Examine the entries and show every line in which the word "down" is found.

Start of WORKING DATA

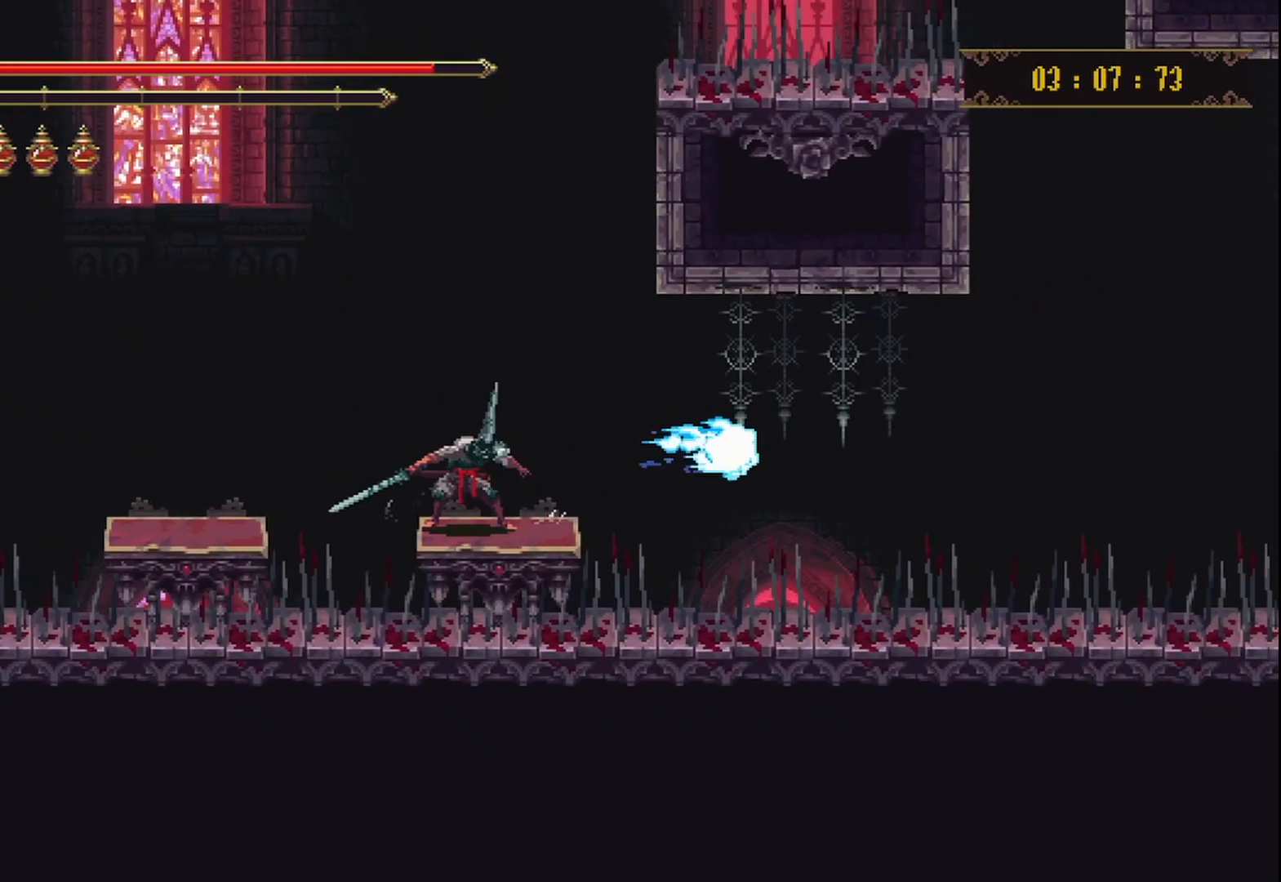
{"dt_ms": 500, "buttons": [], "left_stick": "up-right", "right_stick": "center", "events": [[458, "left_stick", "up-right"]]}
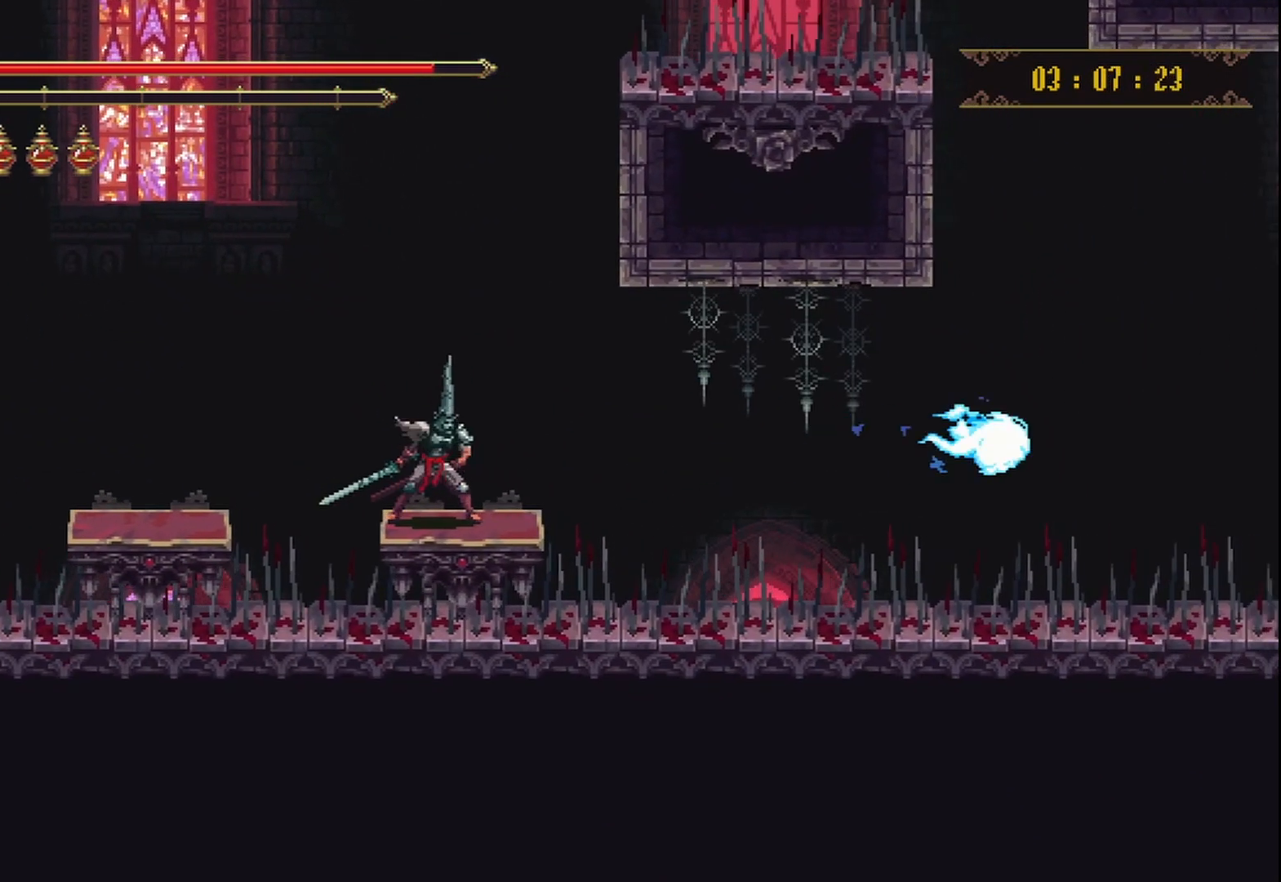
{"dt_ms": 500, "buttons": [], "left_stick": "center", "right_stick": "center", "events": [[42, "left_stick", "center"]]}
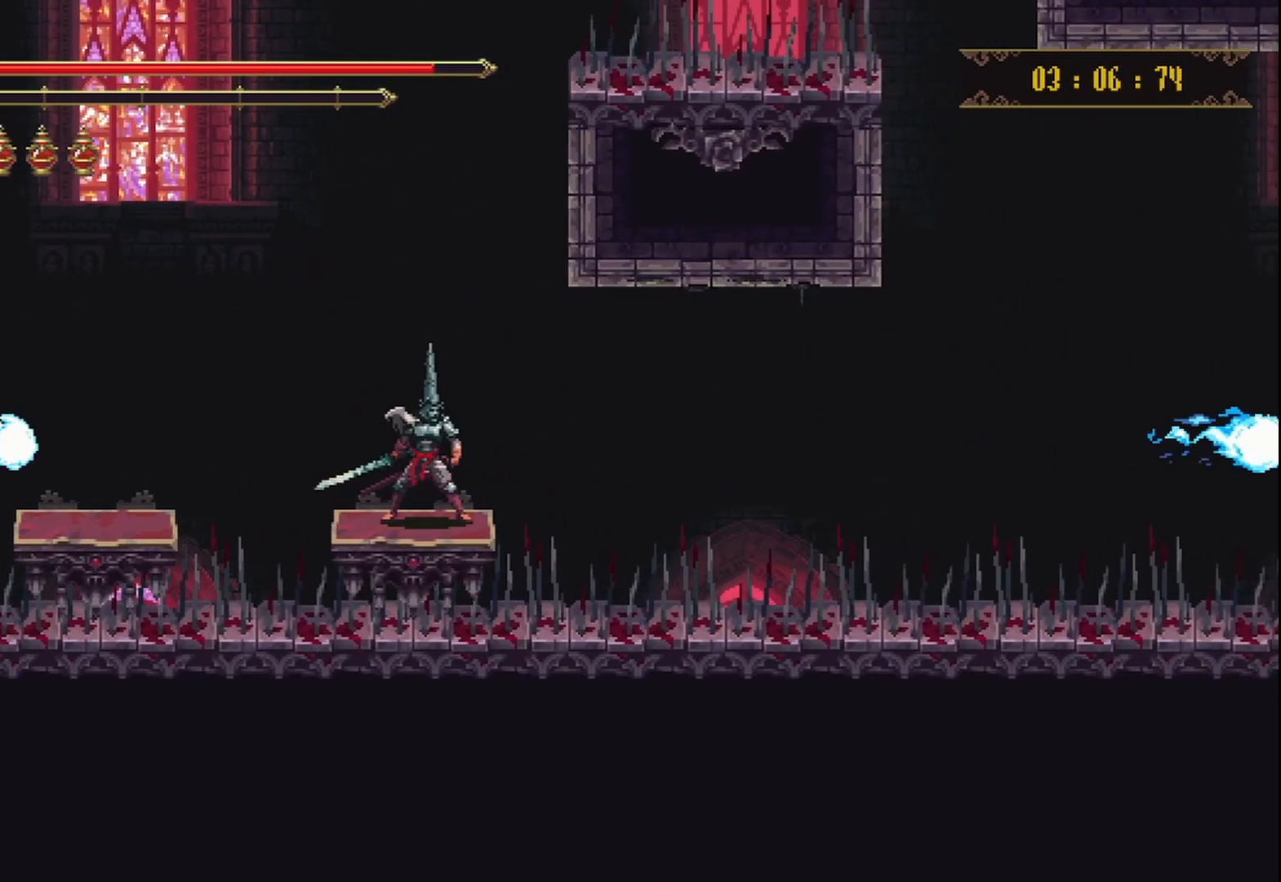
{"dt_ms": 500, "buttons": ["A"], "left_stick": "center", "right_stick": "center", "events": [[292, "A", "down"]]}
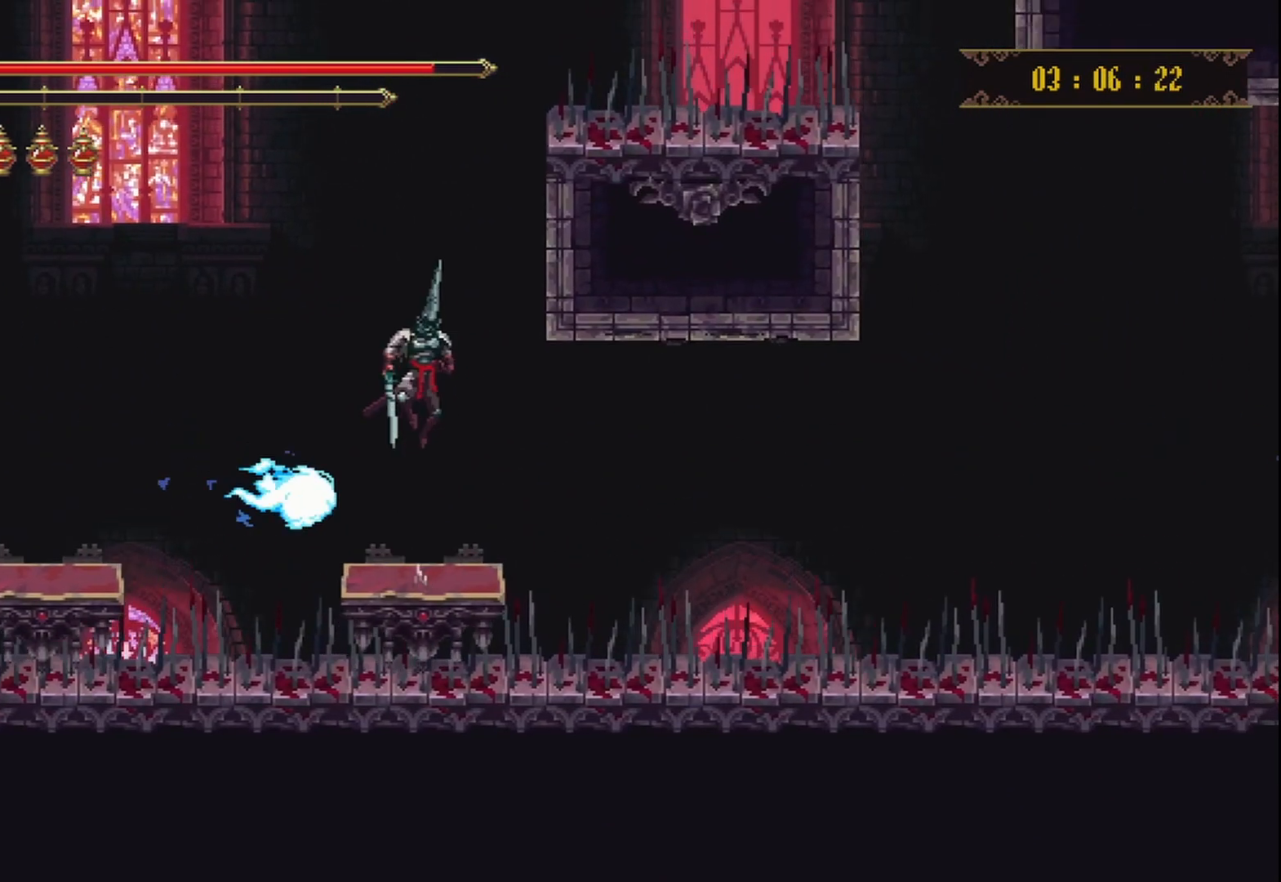
{"dt_ms": 500, "buttons": [], "left_stick": "right", "right_stick": "center", "events": [[250, "A", "up"], [417, "left_stick", "right"]]}
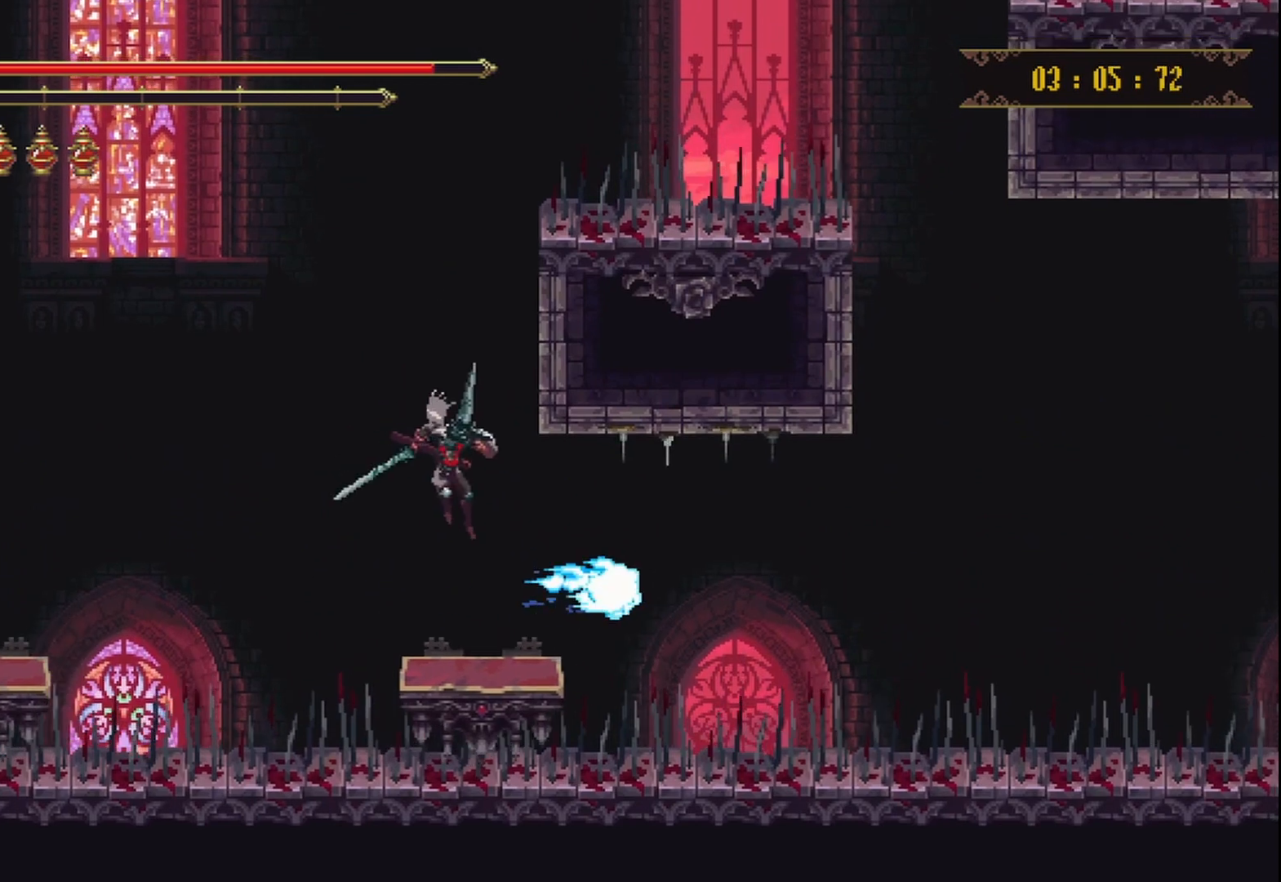
{"dt_ms": 500, "buttons": [], "left_stick": "down", "right_stick": "center", "events": [[83, "left_stick", "center"], [500, "left_stick", "down"]]}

End of WORKING DATA

FINISHED EXERCISE
{"dt_ms": 500, "buttons": ["A"], "left_stick": "center", "right_stick": "center", "events": [[292, "A", "down"]]}
{"dt_ms": 500, "buttons": [], "left_stick": "down", "right_stick": "center", "events": [[83, "left_stick", "center"], [500, "left_stick", "down"]]}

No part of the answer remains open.